→ **Given request**:
Reproduce verbatim the entries below, from the line with "pose: elev=7.0 azim=342.5 roll=64.9 dist=1.42" to the line with "Dot at: (76, 280)", including both of those lines. Omit the pictures from your reply.

→ **Records provided**:
:::::

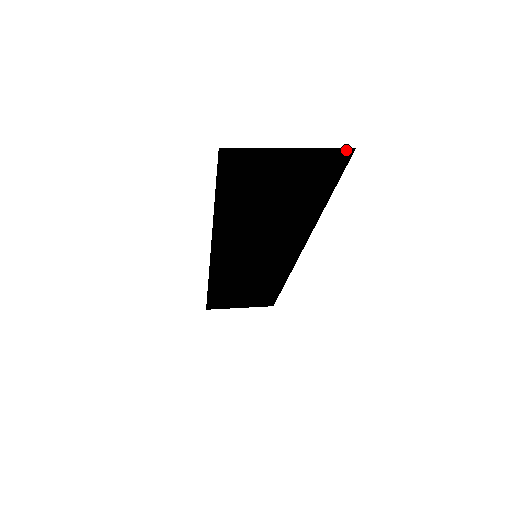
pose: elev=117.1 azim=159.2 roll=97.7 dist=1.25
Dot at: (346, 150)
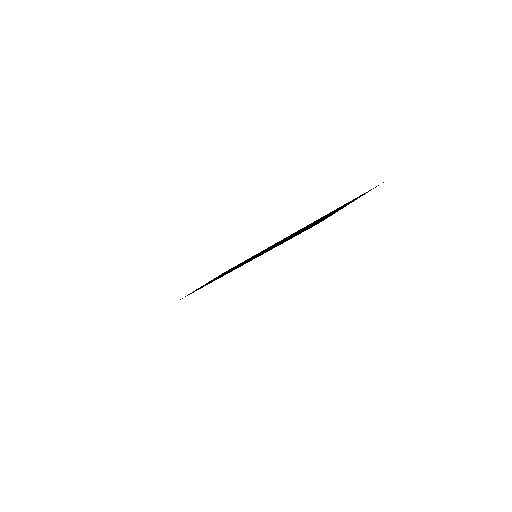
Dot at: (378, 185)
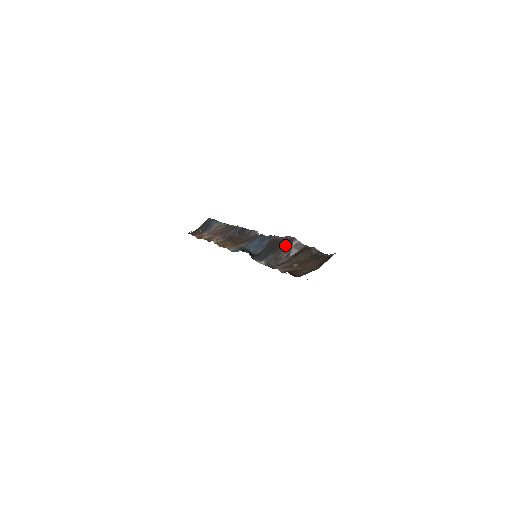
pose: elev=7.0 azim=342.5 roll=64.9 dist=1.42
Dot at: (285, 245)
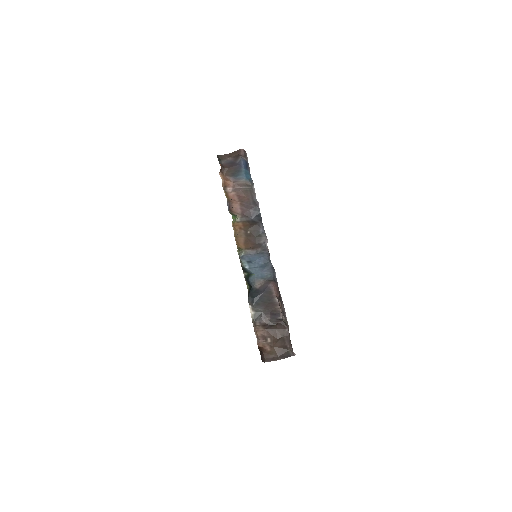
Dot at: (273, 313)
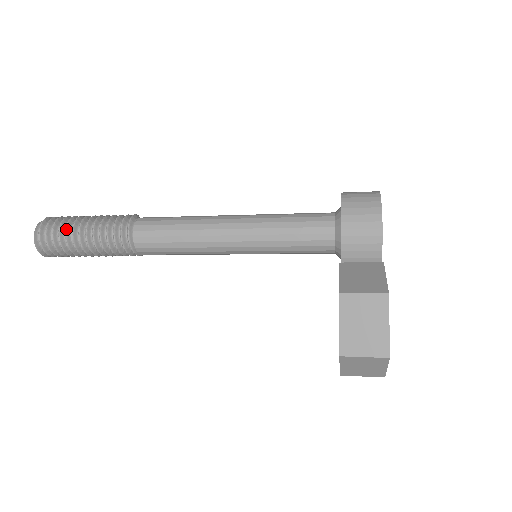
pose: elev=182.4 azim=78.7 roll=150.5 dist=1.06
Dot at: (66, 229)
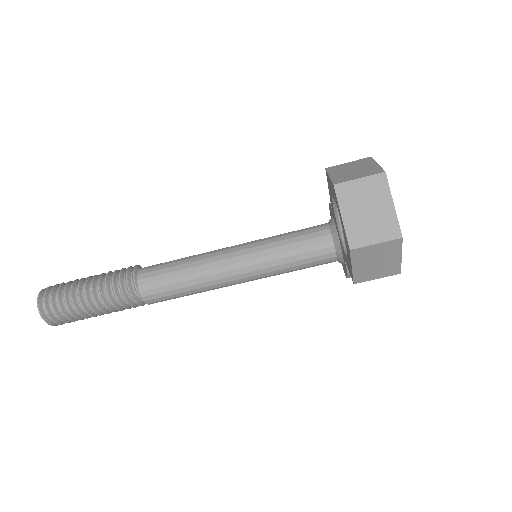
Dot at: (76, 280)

:::::

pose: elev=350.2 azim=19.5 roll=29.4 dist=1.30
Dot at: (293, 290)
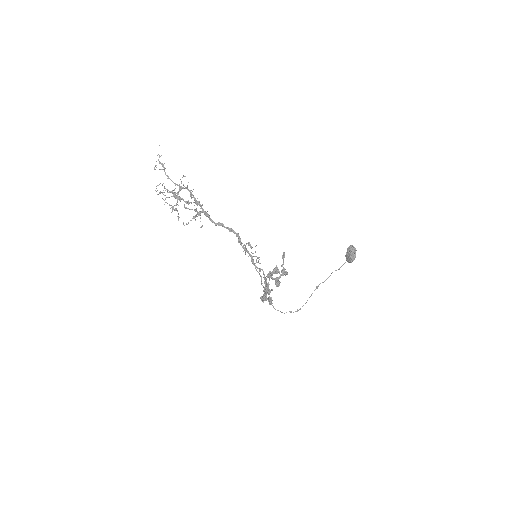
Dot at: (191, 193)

:::::

→ **Result of this exercise**:
pose: elev=7.0 azim=342.5 roll=64.9 dist=1.42
Dot at: (285, 245)
Dot at: (273, 313)
pose: elev=182.4 azim=78.7 roll=150.5 dist=1.06
Dot at: (66, 229)
Dot at: (76, 280)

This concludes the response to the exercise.